# Required action a
Report every line of the records that contains the word "client".

──────── Page extract

Carl H. Clark
After the deck is laid and trimmed off, the top of the 6tern board should also be trimned 3-4" above the level of the deck, and to the same curve. The stem is cut off and shaped as shown in Fig. 2 with a 3-4" hole bored to take a rope if desired. The face of the stem has been preferably left 3-4" wide, and a piece of 3-4" flat or half round galvanized iron or brass strip is bent around and fastened into place with screws. At the top it is carried up and around the curve, and the lower end extends a foot or so along the bottom.
The washboard L, Figs. 2 and 3, is of oak, about 6" wide and 1-2" thick. The stock for this should not be very dry, as it must be quite limber to bend sharply enough. It should be in two pieces, joined on the sides. A steam box, as before described, may be necessary for this purpose, as it must be thoroughly steamed. When bent into place it is fastened with screws. Before boring for the screws, a centrebore should be made about 1-4" deep, and slightly larger than the head of the screw, so that the latter may lie below the surface. The counterbore is then filled with a plug or •'bung" cut for this purpose across the grain, that it may be planed off smooth. These plugs are obtainable from any dealer in boat supplies in even sizes. They are set in lead paint and then trimmed down to the surface of the board.
The two parts of the washboard are to be joined by a piece about 8" long put on the outside, the ends of the two parts being screwed to it. A rowlock socket is afterwards fitted on the top of the joint, to enable the use of oars when desired.
It is desirable that the deck should be covered with canvas, as it makes smoother work, and is easier to keep in good condition. Canvas for this purpose should be about 8 oz. weight, in one width if possible, or it may be in two widths, lapped in the centre. It is cut about to the shape of the deck and washboard, leaving some for trimming. The deck is smeared with lead or thick paint, and the canvas laid on, drawn tight against the washboard and over the edge of the deck and tacked. A piece of about 3-8" quarter round moulding is then fitted in the corner between the washboard and deck and the canvas trimned off at its upper edge. This makes a good water tight joint. The outer edge is covered with a half round moulding about 1 1-4" wide, which should be left bright and later varnished. Arourd the stem and across the stern the edge of the canvas is turned under and neatly tacked.
The skeg O, P, Fig. 2, is of hard wood 3 1-2" thick, shaped as shown, the after edge of P is to be square with the line of the shaft. They are joined together diagonally as shown and nailed. The size of the skeg as shown, is sufficient for ordinary work, but for some uses it may be desirable to increase its size. If this is desired, the length may be increased, but should not be longer than half the length of the bottom. It is fastened to the bottom with 3-8" rivets.
The flooring is laid directly upon the moulds and is 3-4" thick; on the top of the cleats already in place between the moulds a strip is nailed to support the flooring between the moulds. It will be best to fit it now but not fasten it in place until the engine is installed. The middle board should be left loose to allow access to the space underneath. It will be well to fit a narrow piece at the outer edges of the floor extending diagonally down to the planking to keep articles from rolling down under the floor.

────────────────
──────── Excerpted data

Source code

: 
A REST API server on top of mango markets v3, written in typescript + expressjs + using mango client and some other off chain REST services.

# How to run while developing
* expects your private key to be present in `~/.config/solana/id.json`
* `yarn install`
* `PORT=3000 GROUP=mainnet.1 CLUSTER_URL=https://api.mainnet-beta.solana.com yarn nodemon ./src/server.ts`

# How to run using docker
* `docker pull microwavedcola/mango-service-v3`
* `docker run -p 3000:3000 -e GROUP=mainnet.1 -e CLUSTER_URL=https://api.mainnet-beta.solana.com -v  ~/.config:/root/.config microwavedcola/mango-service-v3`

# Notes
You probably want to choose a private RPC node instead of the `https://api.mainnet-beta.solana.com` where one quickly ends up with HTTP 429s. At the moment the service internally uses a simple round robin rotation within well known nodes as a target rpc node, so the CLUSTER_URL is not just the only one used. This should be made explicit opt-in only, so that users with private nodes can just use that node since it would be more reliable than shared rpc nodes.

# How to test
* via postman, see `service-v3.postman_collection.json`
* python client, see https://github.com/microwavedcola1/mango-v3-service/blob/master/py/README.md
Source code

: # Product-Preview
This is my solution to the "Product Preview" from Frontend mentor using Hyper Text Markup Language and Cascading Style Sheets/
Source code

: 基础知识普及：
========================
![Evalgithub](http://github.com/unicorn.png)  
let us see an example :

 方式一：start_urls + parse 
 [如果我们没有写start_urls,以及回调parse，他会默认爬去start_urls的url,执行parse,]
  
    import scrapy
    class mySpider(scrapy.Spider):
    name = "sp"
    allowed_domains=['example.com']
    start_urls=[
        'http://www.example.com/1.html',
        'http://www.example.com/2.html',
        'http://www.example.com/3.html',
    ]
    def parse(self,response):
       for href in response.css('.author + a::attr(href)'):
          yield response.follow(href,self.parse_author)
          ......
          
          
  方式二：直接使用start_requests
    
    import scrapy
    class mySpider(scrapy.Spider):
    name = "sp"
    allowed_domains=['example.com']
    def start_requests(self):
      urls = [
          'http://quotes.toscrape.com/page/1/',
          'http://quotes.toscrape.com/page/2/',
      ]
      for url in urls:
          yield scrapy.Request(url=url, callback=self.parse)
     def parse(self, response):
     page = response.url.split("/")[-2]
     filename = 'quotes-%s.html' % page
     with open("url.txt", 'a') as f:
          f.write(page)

────────────────
──────── Excerpted data

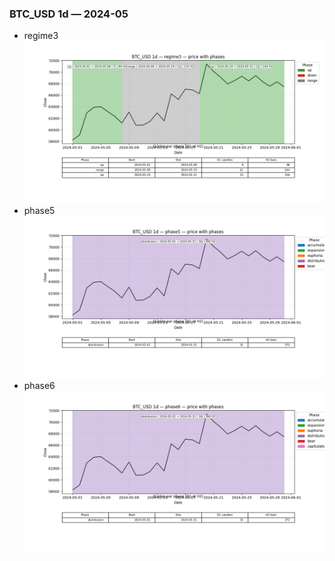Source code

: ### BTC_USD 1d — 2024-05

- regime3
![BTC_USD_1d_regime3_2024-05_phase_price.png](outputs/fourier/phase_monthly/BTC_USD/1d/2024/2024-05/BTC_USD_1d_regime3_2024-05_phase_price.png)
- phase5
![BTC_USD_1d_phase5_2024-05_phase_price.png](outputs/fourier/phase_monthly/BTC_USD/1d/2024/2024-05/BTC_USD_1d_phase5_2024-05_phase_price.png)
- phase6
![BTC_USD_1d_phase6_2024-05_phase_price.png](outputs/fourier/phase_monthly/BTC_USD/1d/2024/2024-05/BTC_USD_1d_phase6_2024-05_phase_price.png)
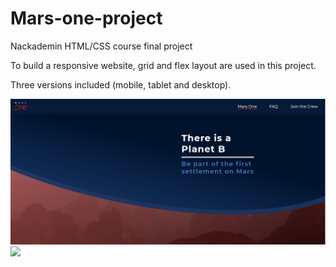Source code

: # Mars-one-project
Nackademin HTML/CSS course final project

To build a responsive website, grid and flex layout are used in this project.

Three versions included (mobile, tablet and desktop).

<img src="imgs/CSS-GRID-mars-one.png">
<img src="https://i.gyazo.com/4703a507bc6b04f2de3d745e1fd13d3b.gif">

────────────────

# Required action b
Pick up the boat-building instructions after their last sentence and continue them.

# Exercise response a
A REST API server on top of mango markets v3, written in typescript + expressjs + using mango client and some other off chain REST services.
* python client, see https://github.com/microwavedcola1/mango-v3-service/blob/master/py/README.md

# Exercise response b
Seats are to be fitted as shown in Figs. 1, 2, 3, about 15" above the floor. They are supported on short braces fastened to the moulds and an upright under the outer end. The seats may be notched around the moulds and extend out to the plank, or they may run along on the inside of the moulds with a narrow strip along the back to prevent articles from rolling behind.
The space under the seats may be left open, in which case turned uprights should be used under the seats, or if desired, sheathing may be carried as shown in Fig 3, and doors fitted to give access; this gives valuable storage space. Before fitting the bulkhead forward, the fuel tank is to be put into place.
If a complete outfit is purchased the fuel tank is a part of it, and all that is necessary is to fasten it into place. If however, it should be necessary to have a tank made, it should beabout 10 or 12 gallons capacity, and of copper or galvanized iron, riveted and soldered; too much care cannot be taken to make this tank absolutely tight, as any leak will cause great danger to boat and occupants. A round tank is most easily made, and one 12" diameter and 20" long will hold about 10 gallons. The tank must be kept as high as possible, and if greater capacity is desired, a flat tank should be used.
The dimensions of the latter can be taken from the boat. It is suggested however, that a tank 18" long, 24" across the after end, 12" across the forward end and 8" deep will be of about the proper size. It should be arranged to fit closely up under the deck and the filling pipe should be arranged to extend up to the deck so as to leave no open space, and should have a screw cap with a small hole in it.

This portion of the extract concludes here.